In the end after some 1-2 decaedes we'd wake up in much flatter world with perhaps reasons to not impose limits on labour mobility across borders.



> Hiring remote workers directly would greatly speed up the process of salary equalisation (adjusted for COL).

What makes you think that this adjustments for cost of living would persist? Competitive pressures are towards paying for productivity, not for cost of living.

> In the end after some 1-2 decades we'd wake up in much flatter world with perhaps reasons to not impose limits on labour mobility across borders.

I am not so sure about that. I share your hope for a flatter world, but I think that wage differentials are _not_ why people want to restrict migration. It's just a somewhat socially acceptable excuse that's sometimes given, but people will come up with other excuses as necessary.

My main evidence for this view is that migration from comparatively rich countries is not all that freer in most places. (And economically, migration from poorer countries doesn't make the receiving country poorer either, but people don't believe that.)


> What makes you think that this adjustments for cost of living would persist? Competitive pressures are towards paying for productivity, not for cost of living.

I think there is not a lot of competitive pressure, if there was, the salaries in Europe and Canada would already match the US ones. It's another thing that the COL is quickly converging, especially in big cities. Goods already cost pretty much the same (adjusted for local taxes), services and housing vary a lot and remote work allows to arbitrage them. So in medium term you'll have an option to work from Zurich at $$$ or from anywhere at XX % less (the option I'd pick).

I have yet to see a reasonable argument for restricting migration, perhaps this would be a good topic for ASK HN? All economic arguments show free movement would lead to better labour (and capital) allocation.

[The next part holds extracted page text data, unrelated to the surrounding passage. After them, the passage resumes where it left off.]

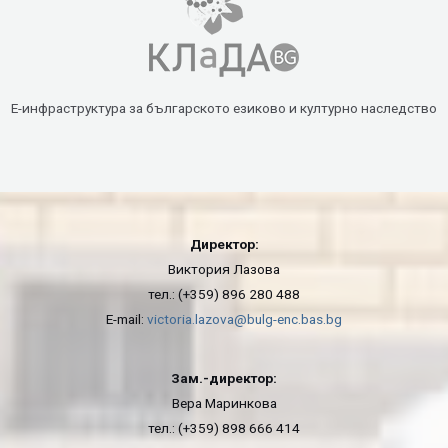
Е-инфраструктура за българското езиково и културно наследство
Директор:
Виктория Лазова
тел.: (+359) 896 280 488
E-mail:
victoria.lazova@bulg-enc.bas.bg
Зам.-директор:
Вера Маринкова
тел.: (+359) 898 666 414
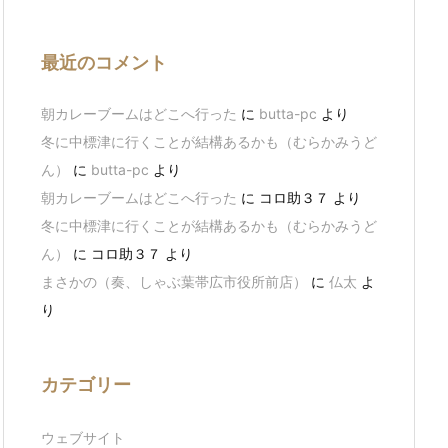
最近のコメント
朝カレーブームはどこへ行った
に
butta-pc
より
冬に中標津に行くことが結構あるかも（むらかみうど
ん）
に
butta-pc
より
朝カレーブームはどこへ行った
に
コロ助３７
より
冬に中標津に行くことが結構あるかも（むらかみうど
ん）
に
コロ助３７
より
まさかの（奏、しゃぶ葉帯広市役所前店）
に
仏太
よ
り
カテゴリー
ウェブサイト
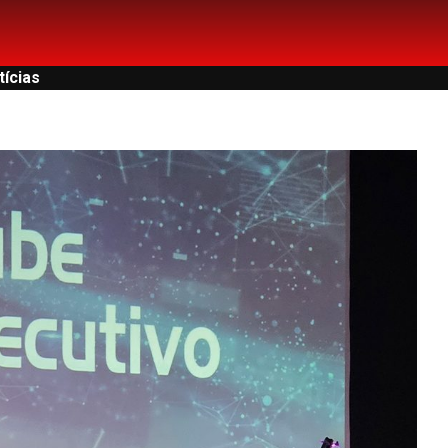
tícias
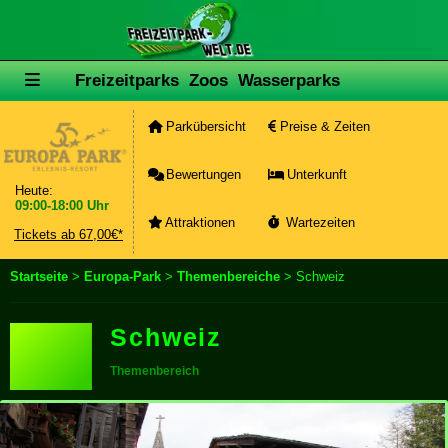
Freizeitparks
Zoos
Wasserparks
Parkübersicht
Preise & Zeiten
Bewertungen
Unterkunft
Heute:
09:00-18:00 Uhr
Attraktionen
Wartezeiten
Tickets ab 67,00€*
Startseite
>
Europa-Park
>
Themenbereiche
> Schweiz
Schweiz
Themenbereich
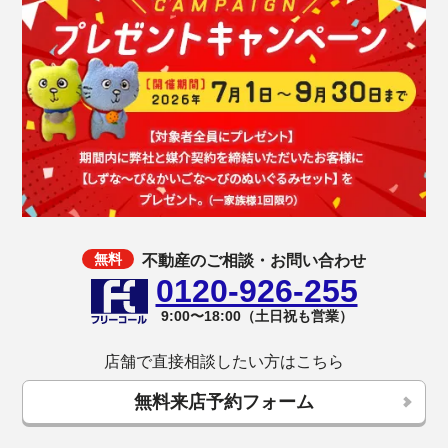
不動産のご相談・お問い合わせ
0120-926-255
9:00〜18:00（土日祝も営業）
店舗で直接相談したい方はこちら
無料来店予約フォーム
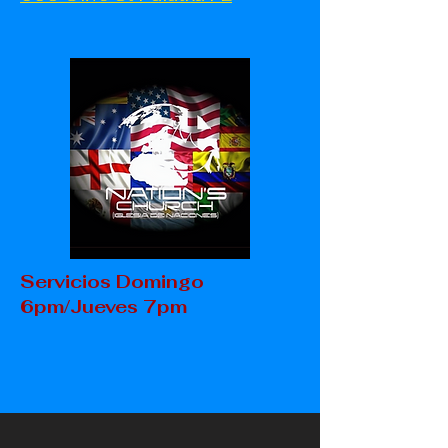
Servicios Domingo
6pm/Jueves 7pm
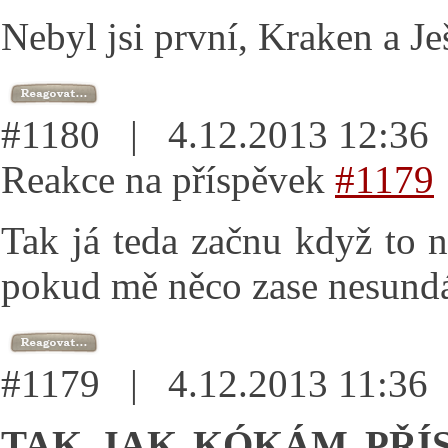
Nebyl jsi první, Kraken a Ješ
#1180 | 4.12.2013 12:3
Reakce na příspěvek
#1179
Tak já teda začnu když to 
pokud mě něco zase nesundá
#1179 | 4.12.2013 11:3
TAK JAK KÓKÁM PŘÍS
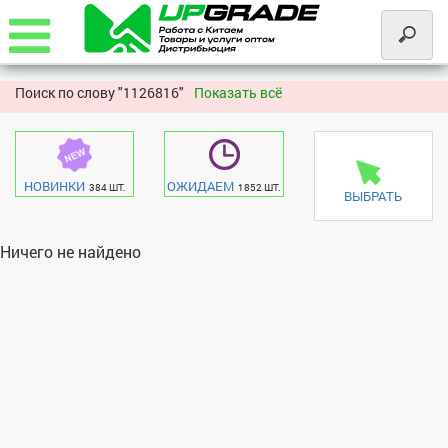
Поиск по слову "
1126816"
Показать всё
НОВИНКИ
ОЖИДАЕМ
384 ШТ.
1852 ШТ.
ВЫБРАТЬ
Ничего не найдено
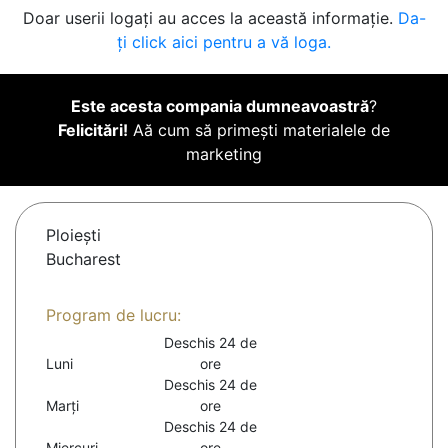
Doar userii logați au acces la această informație.
Da-
ți click aici pentru a vă loga.
Este acesta compania dumneavoastră
?
Felicitări!
Aă cum să primești materialele de
marketing
Ploieşti
Bucharest
Program de lucru:
Deschis 24 de
Luni
ore
Deschis 24 de
Marți
ore
Deschis 24 de
Miercuri
ore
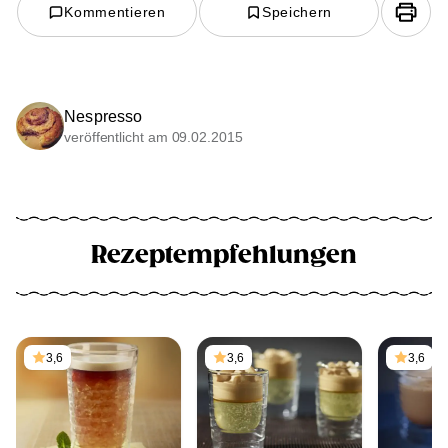
Kommentieren
Speichern
Nespresso
veröffentlicht am 09.02.2015
Rezeptempfehlungen
3,6
3,6
3,6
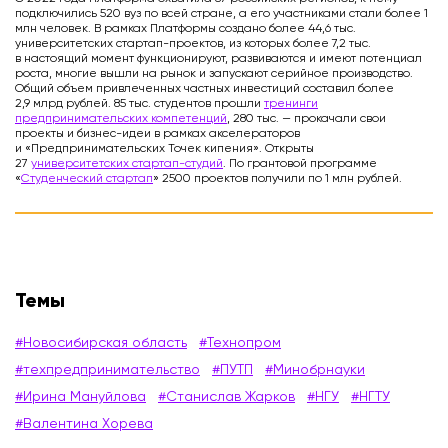
подключились 520 вуз по всей стране, а его участниками стали более 1
млн человек. В рамках Платформы создано более 44,6 тыс.
университетских стартап-проектов, из которых более 7,2 тыс.
в настоящий момент функционируют, развиваются и имеют потенциал
роста, многие вышли на рынок и запускают серийное производство.
Общий объем привлеченных частных инвестиций составил более
2,9 млрд рублей. 85 тыс. студентов прошли
тренинги
предпринимательских компетенций
, 280 тыс. — прокачали свои
проекты и бизнес-идеи в рамках акселераторов
и «Предпринимательских Точек кипения». Открыты
27
университетских стартап-студий
. По грантовой программе
«
Студенческий стартап
» 2500 проектов получили по 1 млн рублей.
Темы
#Новосибирская область
#Технопром
#техпредпринимательство
#ПУТП
#Минобрнауки
#Ирина Мануйлова
#Станислав Жарков
#НГУ
#НГТУ
#Валентина Хорева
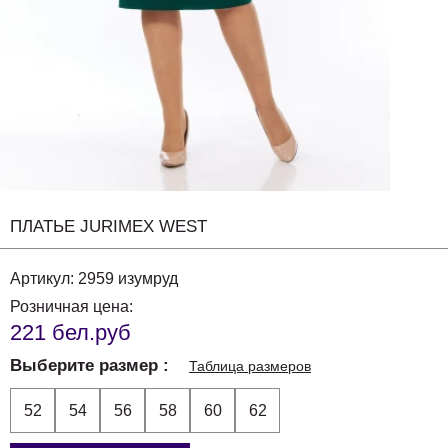
ПЛАТЬЕ JURIMEX WEST
Артикул:
2959 изумруд
Розничная цена:
221 бел.руб
Выберите размер
Таблица размеров
52
54
56
58
60
62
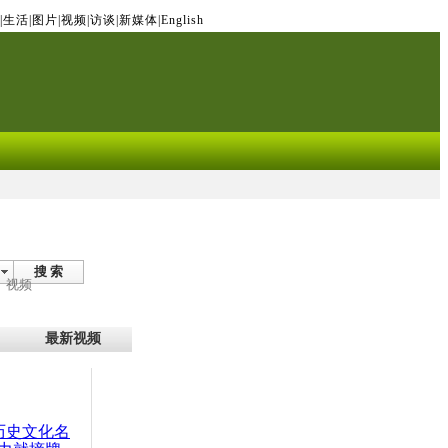
|
生活
|
图片
|
视频
|
访谈
|
新媒体
|
English
搜 索
视频
最新视频
：历史文化名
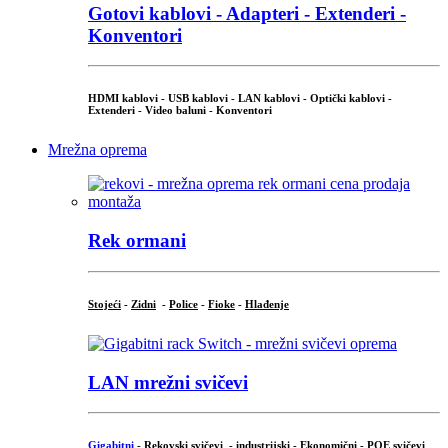
Gotovi kablovi - Adapteri - Extenderi -
Konventori
HDMI kablovi - USB kablovi - LAN kablovi - Optički kablovi -
Extenderi - Video baluni - Konventori
Mrežna oprema
Rek ormani
Stojeći
-
Zidni
-
Police
-
Fioke
-
Hlađenje
LAN mrežni svičevi
Gigabitni
-
Rekovski svičevi
-
industrijski
-
Ekonomični
-
POE svičevi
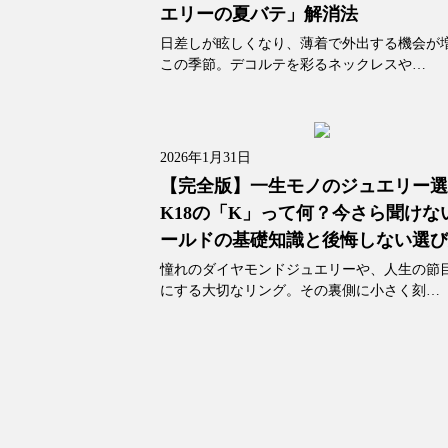
エリーの夏バテ」解消法
日差しが眩しくなり、薄着で外出する機会が
この季節。デコルテを彩るネックレスや…
2026年1月31日
【完全版】一生モノのジュエリー
K18の「K」って何？今さら聞けな
ールドの基礎知識と後悔しない選
憧れのダイヤモンドジュエリーや、人生の節
にする大切なリング。その裏側に小さく刻…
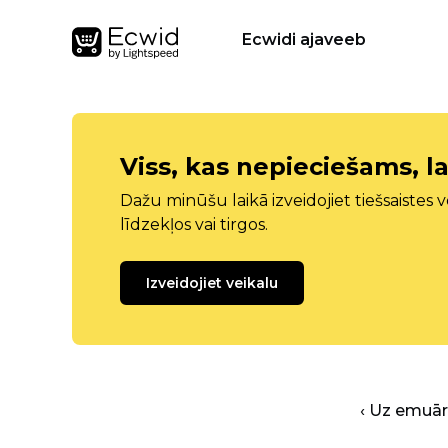
Ecwidi ajaveeb
Viss, kas nepieciešams, la
Dažu minūšu laikā izveidojiet tiešsaistes ve
līdzekļos vai tirgos.
Izveidojiet veikalu
‹ Uz emuā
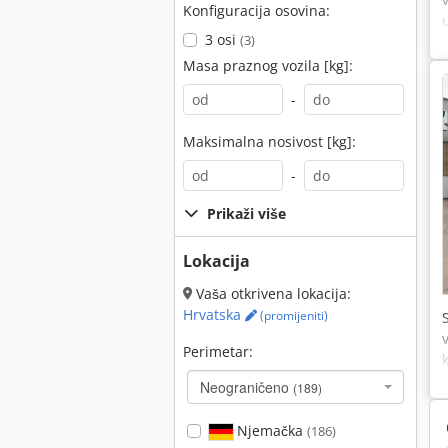
Konfiguracija osovina:
3 osi
(3)
Masa praznog vozila [kg]:
-
Maksimalna nosivost [kg]:
-
Prikaži više
Lokacija
Vaša otkrivena lokacija:
Hrvatska
(promijeniti)
Perimetar:
Neograničeno
(189)
Njemačka
(186)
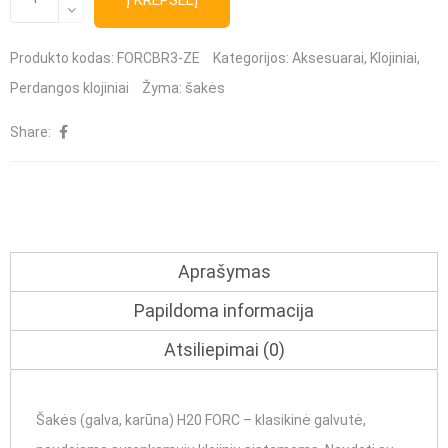
Į KREPŠELĮ
kiekis:
Šakės
Produkto kodas:
FORCBR3-ZE
Kategorijos:
Aksesuarai
,
Klojiniai
,
(galva,
Perdangos klojiniai
Žyma:
šakės
karūna)
Share:
H20
Aprašymas
Papildoma informacija
Atsiliepimai (0)
Šakės (galva, karūna) H20 FORC – klasikinė galvutė,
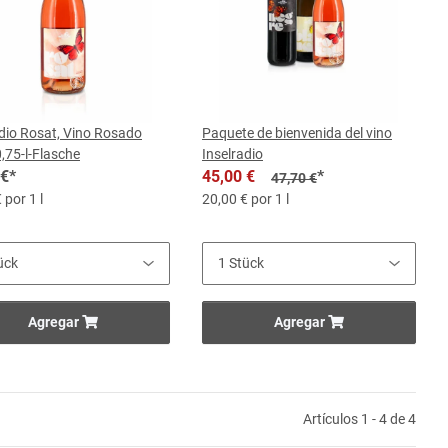
adio Rosat, Vino Rosado
Paquete de bienvenida del vino
,75-l-Flasche
Inselradio
 €
*
45,00 €
*
47,70 €
 por 1 l
20,00 € por 1 l
Agregar
Agregar
Artículos 1 - 4 de 4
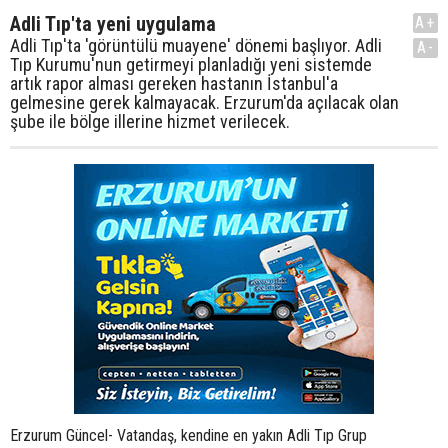
Adli Tıp'ta yeni uygulama
A+
Adli Tıp'ta 'görüntülü muayene' dönemi başlıyor. Adli
A-
Tıp Kurumu'nun getirmeyi planladığı yeni sistemde
artık rapor alması gereken hastanın İstanbul'a
gelmesine gerek kalmayacak. Erzurum'da açılacak olan
şube ile bölge illerine hizmet verilecek.
Erzurum Güncel- Vatandaş, kendine en yakın Adli Tıp Grup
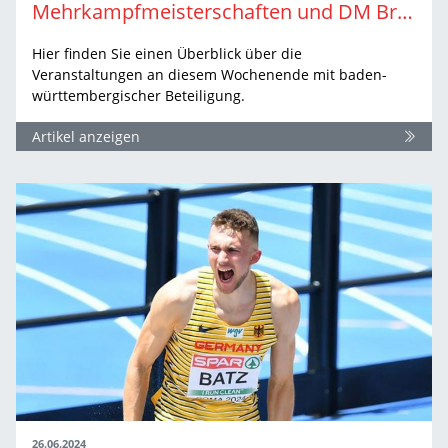
Mehrkampfmeisterschaften und DM Braunschweig | Wochenend-Ausblick
Hier finden Sie einen Überblick über die
Veranstaltungen an diesem Wochenende mit baden-
württembergischer Beteiligung.
Artikel anzeigen
26.06.2024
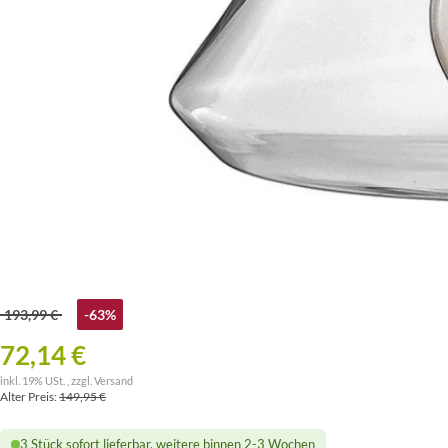
193,99 €
-63%
72,14 €
inkl. 19% USt. , zzgl.
Versand
Alter Preis:
149,95 €
3 Stück sofort lieferbar, weitere binnen 2-3 Wochen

Developer salaries have actually rised here in Mexico in the last 12/18 months. A recruiter mentioned to me a 30% increase all across the board. And I know Mexican Tech Leads who are making 90k USD . I myself got as hefty increase (doubled my salary) . All working here in Mexico for US companies.

Its slowly but surely happening.


Thanks for the data!

I am quite excited to see what kind of knock-on effects that will have on the rest of the economy in eg Mexico or India or Ukraine over time.


> I think there is not a lot of competitive pressure, if there was, the salaries in Europe and Canada would already match the US ones.

Not necessarily, if there are productivity differences.

However, I do agree that there _not_ being a lot of competitive pressure is a plausible option. I was asking, because your comment suggested that there was some market pressure, but just exactly calibrated enough to equalize salaries but leave COL adjustments in place?

> Hiring remote workers directly would greatly speed up the process of salary equalisation (adjusted for COL).